Les faits reprochés à l’opposant sud-africain remontent à une célébration organisée pour le cinquième anniversaire de l’EFF. Lors de cet événement, Julius Malema aurait tiré en l’air avec un fusil d’assaut, un geste considéré comme une violation de la législation stricte du pays en matière d’armes à feu.
Comparu devant un tribunal de première instance, le dirigeant politique a été reconnu coupable après plusieurs années de procédure. Le parquet avait requis une peine de 15 ans d’emprisonnement, mais la juge Twanet Olivier a finalement prononcé une peine plus clémente, tout en soulignant la gravité des faits.
Une condamnation assortie de peines complémentaires
Outre les cinq ans de prison pour possession illégale d’arme à feu, Julius Malema a également été condamné à deux ans supplémentaires pour détention illégale de munitions. Ces peines seront purgées simultanément. D’autres sanctions ont été converties en amendes.
La justice lui a toutefois accordé le droit de faire appel de la peine, sans possibilité de contester le verdict de culpabilité. Dans l’attente de cette procédure, il demeure en liberté et conserve son siège au Parlement sud-africain.

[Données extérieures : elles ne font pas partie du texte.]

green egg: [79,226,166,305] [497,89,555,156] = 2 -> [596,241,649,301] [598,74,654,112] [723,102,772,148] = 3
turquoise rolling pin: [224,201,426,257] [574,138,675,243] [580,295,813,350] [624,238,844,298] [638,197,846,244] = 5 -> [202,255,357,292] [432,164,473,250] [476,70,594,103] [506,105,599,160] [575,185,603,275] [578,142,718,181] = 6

Une décision vivement contestée
À la sortie du tribunal, Julius Malema a dénoncé une décision qu’il estime politiquement motivée. Devant ses partisans, il a accusé la magistrate de partialité, évoquant des motivations raciales plutôt que juridiques.

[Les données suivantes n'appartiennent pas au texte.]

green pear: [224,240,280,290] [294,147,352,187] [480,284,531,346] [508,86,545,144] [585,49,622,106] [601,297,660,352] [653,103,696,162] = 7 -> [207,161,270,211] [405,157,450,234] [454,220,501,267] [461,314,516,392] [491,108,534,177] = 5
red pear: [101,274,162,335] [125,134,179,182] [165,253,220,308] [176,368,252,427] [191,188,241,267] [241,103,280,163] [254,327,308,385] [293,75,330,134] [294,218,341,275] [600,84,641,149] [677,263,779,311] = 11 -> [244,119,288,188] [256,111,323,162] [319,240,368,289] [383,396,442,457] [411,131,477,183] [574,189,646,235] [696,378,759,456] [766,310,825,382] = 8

Figure controversée de l’opposition sud-africaine, Malema est connu pour ses prises de position radicales, notamment en faveur de la redistribution des richesses et de la nationalisation des ressources. Ses déclarations, souvent virulentes, contribuent à polariser le débat politique dans le pays.
Une décision saluée par le parquet
De son côté, le parquet sud-africain a salué une décision qu’il juge exemplaire. Selon les autorités judiciaires, cette condamnation vise à renforcer la dissuasion face à la possession illégale d’armes à feu, un enjeu majeur de sécurité publique en Afrique du Sud.
Cette affaire, mêlant justice, politique et tensions sociales, pourrait continuer d’alimenter le débat dans les semaines à venir, notamment à l’approche de nouvelles échéances électorales.